## [QUESTIONS ON THE MATERIAL]
A - In two sentences, summarize the alcohol pricing text.
B - Pick up the alcohol pricing text after its final sentence and extend it.

## [PAGE TEXT]
The aims of this new analysis were to use the latest available data and the most recent version of the Sheffield Tobacco and Alcohol Policy Model to assess alternative options for the future of MPA and to answer the following research questions:

 

What is the estimated impact of increasing the current 50p/unit MPA threshold to thresholds ranging from 55p-80p/unit, reducing the MPA threshold to 40p or 45p/unit, or removing MPA entirely?

 

What changes in alcohol duties would be required to achieve the same impact on alcohol-specific deaths in the overall population, or in the most deprived quintile, as each of the alternative MPA thresholds modelled?

 

What would the future impact be of alternative options to uprating (or not) the MPA threshold beyond 2025 under alternative mechanisms for this uprating, assuming, for illustrative purposes, that the MPA threshold were raised to 65p/unit in 2026.

 

Conclusions:

Estimates from an updated version of the Sheffield Tobacco and Alcohol Policy Model for Wales suggest that:

 

Increasing the MPA threshold from its current 50p/unit level would lead to further reductions in alcohol consumption and harm, with the biggest impacts in the most deprived groups.

[Collected data]
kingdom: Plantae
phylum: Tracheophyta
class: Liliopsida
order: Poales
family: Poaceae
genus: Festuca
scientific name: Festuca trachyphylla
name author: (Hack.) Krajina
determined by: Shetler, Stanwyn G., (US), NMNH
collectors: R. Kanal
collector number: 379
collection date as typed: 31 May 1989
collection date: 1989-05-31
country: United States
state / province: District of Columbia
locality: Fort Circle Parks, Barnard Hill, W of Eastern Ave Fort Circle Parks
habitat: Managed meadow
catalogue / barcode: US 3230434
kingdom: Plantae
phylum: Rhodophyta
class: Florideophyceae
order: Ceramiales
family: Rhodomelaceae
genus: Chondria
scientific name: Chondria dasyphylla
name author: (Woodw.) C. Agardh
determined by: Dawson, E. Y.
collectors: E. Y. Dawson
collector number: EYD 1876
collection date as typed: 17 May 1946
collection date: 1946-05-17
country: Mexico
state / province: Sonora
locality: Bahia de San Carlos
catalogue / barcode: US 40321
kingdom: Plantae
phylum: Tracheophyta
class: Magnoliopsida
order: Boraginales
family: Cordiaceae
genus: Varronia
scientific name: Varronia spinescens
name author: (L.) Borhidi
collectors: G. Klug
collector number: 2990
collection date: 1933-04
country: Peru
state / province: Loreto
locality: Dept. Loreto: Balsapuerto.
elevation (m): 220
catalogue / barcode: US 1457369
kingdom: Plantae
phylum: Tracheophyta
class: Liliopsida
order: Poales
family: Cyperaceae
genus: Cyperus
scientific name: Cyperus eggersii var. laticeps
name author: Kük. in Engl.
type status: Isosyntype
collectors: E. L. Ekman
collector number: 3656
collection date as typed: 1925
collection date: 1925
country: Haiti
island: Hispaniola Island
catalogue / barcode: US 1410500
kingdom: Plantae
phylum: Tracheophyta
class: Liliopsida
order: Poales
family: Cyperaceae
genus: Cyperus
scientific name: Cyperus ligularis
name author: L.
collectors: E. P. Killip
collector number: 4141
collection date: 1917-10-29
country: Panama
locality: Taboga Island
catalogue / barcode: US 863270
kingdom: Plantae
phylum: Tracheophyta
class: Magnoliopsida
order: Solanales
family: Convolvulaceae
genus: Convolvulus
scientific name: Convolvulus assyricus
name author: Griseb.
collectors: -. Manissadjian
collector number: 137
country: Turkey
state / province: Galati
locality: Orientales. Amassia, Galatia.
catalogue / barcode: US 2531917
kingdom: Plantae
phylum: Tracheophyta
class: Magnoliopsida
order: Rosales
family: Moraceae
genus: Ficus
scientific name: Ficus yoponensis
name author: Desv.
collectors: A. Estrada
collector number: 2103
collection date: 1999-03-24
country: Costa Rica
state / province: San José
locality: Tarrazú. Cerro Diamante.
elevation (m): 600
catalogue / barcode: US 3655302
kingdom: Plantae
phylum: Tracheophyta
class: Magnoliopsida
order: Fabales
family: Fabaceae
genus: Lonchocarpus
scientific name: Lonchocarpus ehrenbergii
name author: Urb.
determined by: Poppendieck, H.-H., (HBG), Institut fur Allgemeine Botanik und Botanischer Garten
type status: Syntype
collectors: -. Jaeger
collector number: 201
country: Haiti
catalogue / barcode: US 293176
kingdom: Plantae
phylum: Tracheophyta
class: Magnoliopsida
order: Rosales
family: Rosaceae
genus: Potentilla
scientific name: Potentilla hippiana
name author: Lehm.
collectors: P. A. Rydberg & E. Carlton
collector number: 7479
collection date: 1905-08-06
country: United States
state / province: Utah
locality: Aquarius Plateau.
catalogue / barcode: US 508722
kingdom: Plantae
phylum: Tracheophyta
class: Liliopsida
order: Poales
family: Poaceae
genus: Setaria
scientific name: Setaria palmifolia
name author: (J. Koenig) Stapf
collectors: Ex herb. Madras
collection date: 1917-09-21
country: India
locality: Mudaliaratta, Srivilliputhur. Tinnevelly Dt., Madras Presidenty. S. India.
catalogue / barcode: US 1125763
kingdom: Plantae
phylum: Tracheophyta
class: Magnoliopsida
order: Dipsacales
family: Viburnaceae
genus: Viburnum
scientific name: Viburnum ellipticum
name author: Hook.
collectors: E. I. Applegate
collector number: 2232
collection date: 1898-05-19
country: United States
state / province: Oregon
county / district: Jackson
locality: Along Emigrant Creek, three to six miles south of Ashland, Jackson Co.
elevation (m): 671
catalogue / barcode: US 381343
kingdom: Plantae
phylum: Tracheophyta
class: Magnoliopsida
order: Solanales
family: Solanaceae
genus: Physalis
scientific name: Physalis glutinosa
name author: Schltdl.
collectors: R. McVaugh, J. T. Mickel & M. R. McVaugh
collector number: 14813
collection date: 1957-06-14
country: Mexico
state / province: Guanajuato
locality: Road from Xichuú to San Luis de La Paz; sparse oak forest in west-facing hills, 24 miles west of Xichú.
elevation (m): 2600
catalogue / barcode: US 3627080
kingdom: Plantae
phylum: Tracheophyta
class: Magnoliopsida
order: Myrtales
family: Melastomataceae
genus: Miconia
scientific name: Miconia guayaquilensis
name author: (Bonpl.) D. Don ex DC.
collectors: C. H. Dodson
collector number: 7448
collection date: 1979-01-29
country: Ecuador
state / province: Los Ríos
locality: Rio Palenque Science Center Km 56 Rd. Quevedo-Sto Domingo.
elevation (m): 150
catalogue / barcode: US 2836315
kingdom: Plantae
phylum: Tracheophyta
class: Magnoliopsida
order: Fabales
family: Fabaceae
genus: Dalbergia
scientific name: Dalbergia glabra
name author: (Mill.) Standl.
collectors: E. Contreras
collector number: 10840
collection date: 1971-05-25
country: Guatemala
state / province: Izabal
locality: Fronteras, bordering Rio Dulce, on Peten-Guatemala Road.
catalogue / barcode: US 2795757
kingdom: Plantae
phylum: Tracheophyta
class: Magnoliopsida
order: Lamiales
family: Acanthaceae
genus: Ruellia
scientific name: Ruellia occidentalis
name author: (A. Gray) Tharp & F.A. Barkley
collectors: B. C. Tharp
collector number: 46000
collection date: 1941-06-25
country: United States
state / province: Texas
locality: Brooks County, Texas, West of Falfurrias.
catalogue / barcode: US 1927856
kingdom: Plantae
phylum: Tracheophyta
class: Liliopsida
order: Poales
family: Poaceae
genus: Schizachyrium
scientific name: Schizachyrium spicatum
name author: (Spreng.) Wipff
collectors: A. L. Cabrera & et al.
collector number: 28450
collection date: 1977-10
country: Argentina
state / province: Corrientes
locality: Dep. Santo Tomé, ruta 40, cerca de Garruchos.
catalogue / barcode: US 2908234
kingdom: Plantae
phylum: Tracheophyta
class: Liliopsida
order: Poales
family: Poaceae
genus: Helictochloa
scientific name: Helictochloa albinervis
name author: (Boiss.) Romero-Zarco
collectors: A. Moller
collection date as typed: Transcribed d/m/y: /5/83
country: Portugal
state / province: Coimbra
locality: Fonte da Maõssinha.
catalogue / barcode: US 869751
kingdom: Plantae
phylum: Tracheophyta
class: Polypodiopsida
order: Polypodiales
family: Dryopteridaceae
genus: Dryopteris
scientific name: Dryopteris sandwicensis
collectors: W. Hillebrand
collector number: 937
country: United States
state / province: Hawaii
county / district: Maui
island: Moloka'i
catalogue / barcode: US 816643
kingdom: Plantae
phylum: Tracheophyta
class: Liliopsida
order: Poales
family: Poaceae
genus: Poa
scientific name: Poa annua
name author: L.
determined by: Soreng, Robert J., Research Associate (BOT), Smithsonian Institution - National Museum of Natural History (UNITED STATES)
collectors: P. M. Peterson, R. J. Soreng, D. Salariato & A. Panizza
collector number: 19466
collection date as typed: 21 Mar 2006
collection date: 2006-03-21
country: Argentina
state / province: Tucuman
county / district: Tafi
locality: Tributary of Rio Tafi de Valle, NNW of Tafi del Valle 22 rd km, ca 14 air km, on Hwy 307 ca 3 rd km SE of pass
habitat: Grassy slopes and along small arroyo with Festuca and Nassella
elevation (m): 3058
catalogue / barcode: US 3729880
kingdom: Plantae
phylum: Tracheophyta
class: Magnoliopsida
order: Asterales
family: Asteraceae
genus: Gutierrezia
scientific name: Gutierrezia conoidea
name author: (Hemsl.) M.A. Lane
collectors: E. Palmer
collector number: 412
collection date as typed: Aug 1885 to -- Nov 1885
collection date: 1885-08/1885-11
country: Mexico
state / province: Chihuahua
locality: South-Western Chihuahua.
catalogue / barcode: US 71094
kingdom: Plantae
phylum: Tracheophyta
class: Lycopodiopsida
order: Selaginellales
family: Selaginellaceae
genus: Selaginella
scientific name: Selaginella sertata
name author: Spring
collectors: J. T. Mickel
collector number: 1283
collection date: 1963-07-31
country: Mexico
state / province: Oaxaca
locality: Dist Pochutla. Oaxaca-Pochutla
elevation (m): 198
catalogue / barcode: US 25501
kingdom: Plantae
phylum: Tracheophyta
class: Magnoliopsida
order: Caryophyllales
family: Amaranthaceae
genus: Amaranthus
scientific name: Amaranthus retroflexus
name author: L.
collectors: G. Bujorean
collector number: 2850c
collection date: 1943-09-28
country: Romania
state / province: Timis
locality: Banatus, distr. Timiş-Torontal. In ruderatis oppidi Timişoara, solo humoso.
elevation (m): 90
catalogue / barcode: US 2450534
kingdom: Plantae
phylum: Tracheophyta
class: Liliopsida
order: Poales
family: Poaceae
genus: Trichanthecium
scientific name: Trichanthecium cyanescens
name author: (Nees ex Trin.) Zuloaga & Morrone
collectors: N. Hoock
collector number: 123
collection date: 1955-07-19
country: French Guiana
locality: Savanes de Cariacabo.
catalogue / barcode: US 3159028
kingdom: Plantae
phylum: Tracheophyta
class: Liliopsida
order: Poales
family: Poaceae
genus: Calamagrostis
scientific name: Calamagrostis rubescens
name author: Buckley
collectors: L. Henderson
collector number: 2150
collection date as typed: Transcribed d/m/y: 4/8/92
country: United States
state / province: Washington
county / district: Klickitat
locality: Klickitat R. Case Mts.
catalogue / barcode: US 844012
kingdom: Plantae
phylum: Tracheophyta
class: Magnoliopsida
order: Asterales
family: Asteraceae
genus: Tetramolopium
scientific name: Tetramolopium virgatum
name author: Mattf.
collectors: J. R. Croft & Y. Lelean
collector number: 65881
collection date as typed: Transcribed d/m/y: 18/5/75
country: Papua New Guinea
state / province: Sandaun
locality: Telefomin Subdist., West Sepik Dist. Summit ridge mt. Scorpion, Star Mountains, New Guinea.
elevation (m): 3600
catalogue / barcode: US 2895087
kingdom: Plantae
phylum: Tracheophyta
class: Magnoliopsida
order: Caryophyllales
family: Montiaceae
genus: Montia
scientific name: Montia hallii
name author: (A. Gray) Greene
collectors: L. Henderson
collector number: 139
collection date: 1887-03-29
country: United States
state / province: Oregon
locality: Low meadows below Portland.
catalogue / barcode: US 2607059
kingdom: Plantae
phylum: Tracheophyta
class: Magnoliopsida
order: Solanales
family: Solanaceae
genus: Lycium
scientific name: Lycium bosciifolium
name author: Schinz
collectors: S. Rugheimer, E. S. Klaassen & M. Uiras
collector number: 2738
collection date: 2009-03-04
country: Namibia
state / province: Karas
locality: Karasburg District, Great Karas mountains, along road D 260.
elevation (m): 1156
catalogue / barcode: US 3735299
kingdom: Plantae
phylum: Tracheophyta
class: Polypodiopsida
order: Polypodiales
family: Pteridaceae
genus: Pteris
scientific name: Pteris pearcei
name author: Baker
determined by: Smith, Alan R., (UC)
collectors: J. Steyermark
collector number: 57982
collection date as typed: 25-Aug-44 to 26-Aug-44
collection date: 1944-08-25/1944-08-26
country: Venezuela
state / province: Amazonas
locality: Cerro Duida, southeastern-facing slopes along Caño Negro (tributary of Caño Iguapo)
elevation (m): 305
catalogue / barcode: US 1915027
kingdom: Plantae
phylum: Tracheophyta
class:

## [LIST OF ANSWERS]
A - The analysis used the latest available data and the most recent version of the Sheffield Tobacco and Alcohol Policy Model to assess options for the future of MPA: raising the 50p/unit threshold to 55p-80p/unit, lowering it to 40p or 45p/unit, removing it, matching each threshold's impact on alcohol-specific deaths through alcohol duty changes, and uprating it beyond 2025. Estimates from the updated model for Wales suggest that raising the threshold above 50p/unit would further reduce alcohol consumption and harm, with the biggest impacts in the most deprived groups.

B -
 

Reducing the MPA threshold, or removing MPA entirely, would increase alcohol consumption and harms, increasing health inequalities.

 

Significant increases in alcohol duty rates would be required to achieve the same reductions in alcohol-specific deaths as an increase in the MPA level and increasing duty does not reduce health inequalities to the same extent.

 

The implementation of a mechanism to uprate the MPA threshold in line with inflation is important to prevent alcohol consumption and harms increasing as the real-terms value of the MPA is eroded over time.